Mi pueblo antes de ser global era limpio en las calles. Éramos sencillamente pueblerinos y a pesar de carecer de papeleras no se tiraban botellas en las calles ni se dejaban los botellines y botes de refrescos y latas de conserva vacía en los dinteles de ventanas y poyetes de las puertas. Tampoco los excrementos y orines de los perros ensuciaban los pies de las farolas y todas las esquinas aparecían negras de suciedad canina. Tampoco teníamos que decir a los niños que mirasen hacia abajo para evitar pisar inmensas cacas y, algunas más pequeñas, de los amantes de los perros. Entonces éramos gente de pueblo sin presumir de saberes y ornamentos nos apartábamos para dejar pasar a los ancianos, y a los niños les reservábamos el sitio protegido de la pared de adentro de la acera. No había vomitonas en las calles y a los bebedores excesivos de bebidas alcohólicas no les reíamos las gracias ni los admirábamos porque consumieran otras drogas. Éramos ignorantes y por eso no tirábamos papeles y bolsas en la calle. Aquello, ahora, es una vieja historia que casi nadie dice y recuerda porque somos una aldea global en el mapa del mundo.
En verano aquella gente pueblerina se sentaba en las puertas sin miedo a ser intimidado por desconocidos o le robara la dignidad de ser un ciudadano libre en cualquiera de estos pueblos semejantes al mío. Jamás en las fachadas se tenían placas anunciadoras de protección privada como ahora; las placas en establecimientos y casas son las alambradas de la gente más civilizada. La plaza era el corazón del pueblo. Por ella pasábamos a pie o en coche y hasta los viejos que se fueron muriendo, dejaban dicho a sus familiares que el último paseo, antes de llegar al cementerio, el coche fúnebre pasara por la plaza con sus huesos dormidos y tiesos.

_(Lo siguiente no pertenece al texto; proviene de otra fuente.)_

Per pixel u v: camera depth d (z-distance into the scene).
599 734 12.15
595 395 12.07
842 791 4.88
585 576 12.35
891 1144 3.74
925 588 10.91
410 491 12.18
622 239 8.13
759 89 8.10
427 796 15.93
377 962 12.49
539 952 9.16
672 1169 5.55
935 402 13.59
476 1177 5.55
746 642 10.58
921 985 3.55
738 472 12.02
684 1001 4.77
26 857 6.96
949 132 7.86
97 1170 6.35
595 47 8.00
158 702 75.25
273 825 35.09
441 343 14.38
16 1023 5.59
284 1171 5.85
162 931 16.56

A la plaza de mi pueblo le han cambiado su cara en los últimos ciclos con la ilusión de embellecerla los ediles que nos vienen gobernando, y nosotros, todos, nos hemos quedado mirando esas curiosas novedades porque seguimos siendo gentes de pueblo. Y ¿cómo vamos nosotros a poner una coma y un punto a los proyectos municipales; a ellos, tan sabios y concisos para el bien ciudadano? Merodea la gente alrededor de comentarios y dicen y predicen lo que no son capaces de decir a las claras. La plaza que ayer era vereda y camino de bestias con su carga, se nos ha convertido en jardín versallesco. Y no pasaran los muertos por ella para decirle adiós, porque hasta la muerte se enmascara y nos reímos de ella creyendo que no nos llegará.
Este verano en mi pueblo, llamado Tomelloso, la novedad ha sido las obras de la plaza, será la primicia de agosto en los pequeños anales históricos del pueblo y el broche final para el verano cuando llegue septiembre. Y cuando contemos como era, volveremos a buscar en las fotografías aquella imagen que nos fueron cambiando. Sólo la razón de la mudanza queda en que nosotros, ahora somos una aldea global y compartimos bancos, fuentes, árboles y acerados con culturas distintas de gentes que han llegado a sentarse en la plaza. Habitamos espacios con los que han llegado pero no hay cimientos de vecindad aún. Al Hombre le es difícil cambiar como se cambian las plazas de los pueblos. Penosa realidad la de salir de casa para poder vivir. Buscar en ese laberinto de inciertos horizontes no siempre es fácil para la convivencia. Las plazas de los pueblos han sido lugar para el encuentro, ojalá que la de mi pueblo, con su cara cambiada, sirva para ello.
La lumbre del verano no siempre calienta el corazón humano.